We can suffer in vain or we can learn from our experience. See it as an opportunity to understand what others go through, to feel compassion in its full extent, to know life through good times and bad, giving you the singular opportunity to experience both. Like a shaman’s trials in the land of the otherworld, like the yogi’s acetic self-inflictions, like the monks years of self ascribed solitude, perhaps this is the way the universe is teaching us, forcing us to see, to experience existence in all of it’s pain and all of it’s glory. To live and embody to dualities of Being, the dark and the light, the death and the birth, the extremes of both ends o the spectrum. I’ve had this strange sense ever since I was much younger that somehow the Energies were creating problems for me so that I would learn not just to lie with them, but that I may overcome them one day.
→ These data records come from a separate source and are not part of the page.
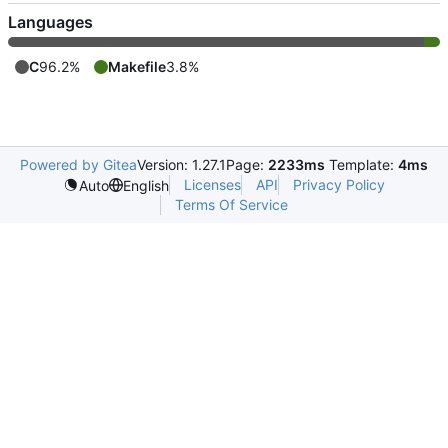
Languages
C
96.2%
Makefile
3.8%
Powered by Gitea
Version: 1.27.1
Page:
2233ms
Template:
4ms
Licenses
API
Privacy Policy
Auto
English
Terms Of Service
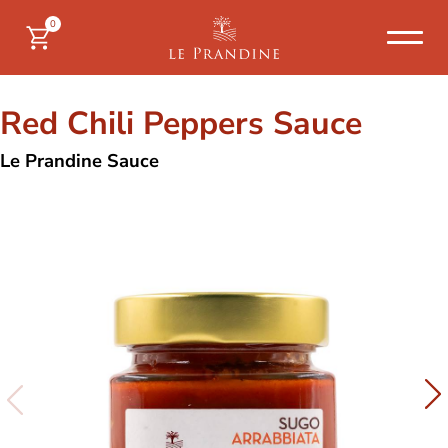
0
Red Chili Peppers Sauce
Le Prandine Sauce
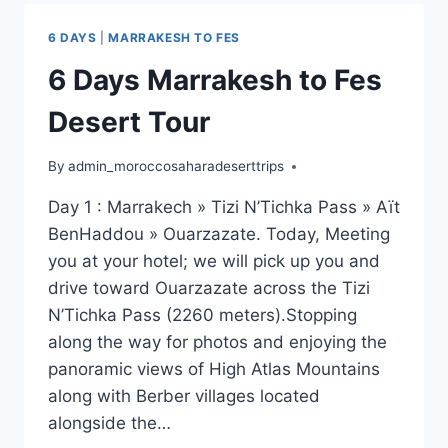
6 DAYS
|
MARRAKESH TO FES
6 Days Marrakesh to Fes
Desert Tour
By
admin_moroccosaharadeserttrips
Day 1 : Marrakech » Tizi N’Tichka Pass » Aït
BenHaddou » Ouarzazate. Today, Meeting
you at your hotel; we will pick up you and
drive toward Ouarzazate across the Tizi
N’Tichka Pass (2260 meters).Stopping
along the way for photos and enjoying the
panoramic views of High Atlas Mountains
along with Berber villages located
alongside the…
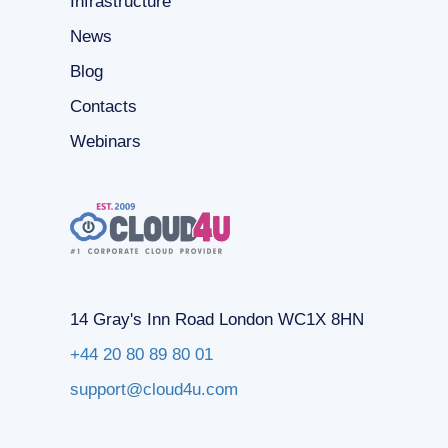
Infrastructure
News
Blog
Contacts
Webinars
14 Gray's Inn Road London WC1X 8HN
+44 20 80 89 80 01
support@cloud4u.com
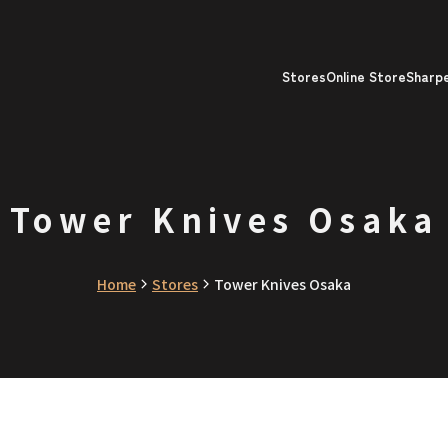
Stores
Online Store
Sharp
Tower Knives Osaka
Home
Stores
Tower Knives Osaka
There are lessons every day of our lives that we can either let pass us by or we can see them for what they are and learn from them. The cosmic intelligence that we participate in is not sympathetic to the whimpers of our defiant Ego. A stern teacher, the ground of Being calls to our higher selves when it’s time to wake up, no matter how strong of a hold our Karma and Ego have upon us. Perhaps our physical maladies are the tangible result of this dualistic existence, something within us not at total harmony as one aspect of our selves wants to run in the fields of higher consciousness but has not yet truly assimilated in order to do so.